Hey everyone! I'm in the process of designing an Amazon EKS cluster and I could use some advice. My setup will include a monitoring stack with VictoriaMetrics, Grafana, and Loki, along with databases and potentially some stateless microservice pods. I'm planning to leverage Karpenter for autoscaling and provisioning, and I wanted to get your thoughts on the structure I've proposed:
1. A NodePool for stateful applications focused on memory, allowing consolidation only when empty, using a taint of `karpenter.sh/stateful: NoSchedule` and a label of `karpenter.sh/stateful: true`.
2. A separate NodePool for stateless applications using spot instances and enabling full consolidation.
This setup allows me to configure the CSI EBS DaemonSet to run only on nodes that need it thanks to the node affinity based on the stateful label, optimizing resources and preventing Karpenter from deleting stateful nodes since there will always be active resources assigned to them.
What do you think about this approach?
3 Answers
You can also avoid potential disruptions by using the 'do not disrupt' annotation on your stateful sets. This way, Karpenter won't cycle those nodes as you're provisioning. Just keep in mind the termination grace period for your node pools since that can affect things too.
Yeah, definitely something to consider for maintaining uptime!

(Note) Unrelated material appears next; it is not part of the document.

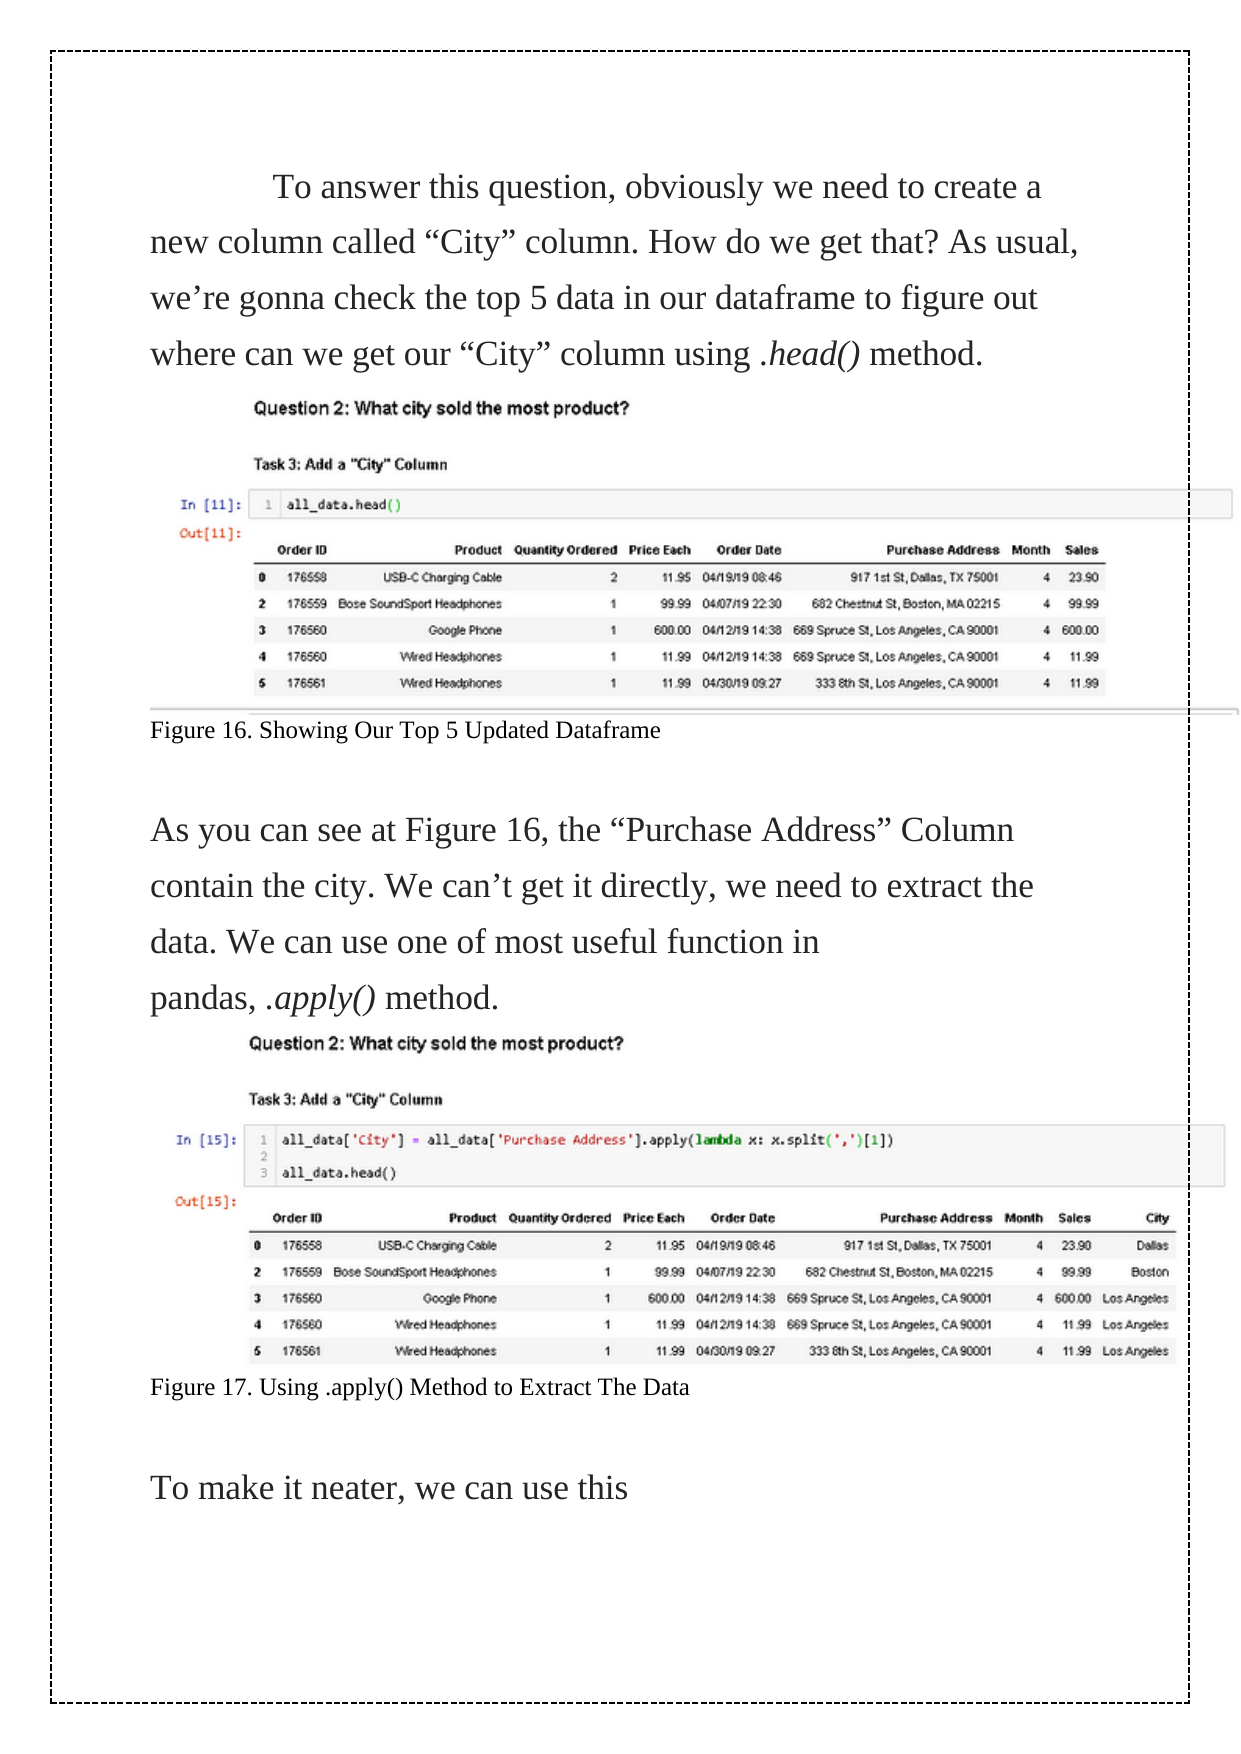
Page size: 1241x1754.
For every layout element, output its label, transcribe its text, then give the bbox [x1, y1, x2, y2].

It seems like you might be complicating things a bit. You don't necessarily need two separate node pools for this setup. Using the 'capacity-type' label could simplify your selectors a lot. Instead, consider a single node pool where you can specify the key as 'karpenter.sh/capacity-type' with values like 'spot', 'on-demand', or 'reserved' and apply a node selector for your on-demand instances. That way, you can still manage your stateful and stateless apps efficiently without the overhead of multiple node pools.
I appreciate that suggestion! So just to clarify, if I set it up like this, it should resolve the issue without needing multiple node pools, right? That sounds much easier!
Yep, exactly! This way, you keep everything neater and just make sure to use the right selectors.
Your idea generally makes sense, especially the way you're separating spot-backed stateless workloads from stateful ones. However, just double-check if limiting the EBS CSI DaemonSet by label is really worth the added complexity—it’s often lightweight. And ensure your disruption budgets and storage class settings are aligned to avoid any hiccups with Karpenter in tricky situations.
Thanks for your insight! I’ll make sure to review those aspects.
Absolutely, it’s better to be safe and align everything to prevent issues!

Good point! I didn't think about the disruption aspect. Thanks for the tip!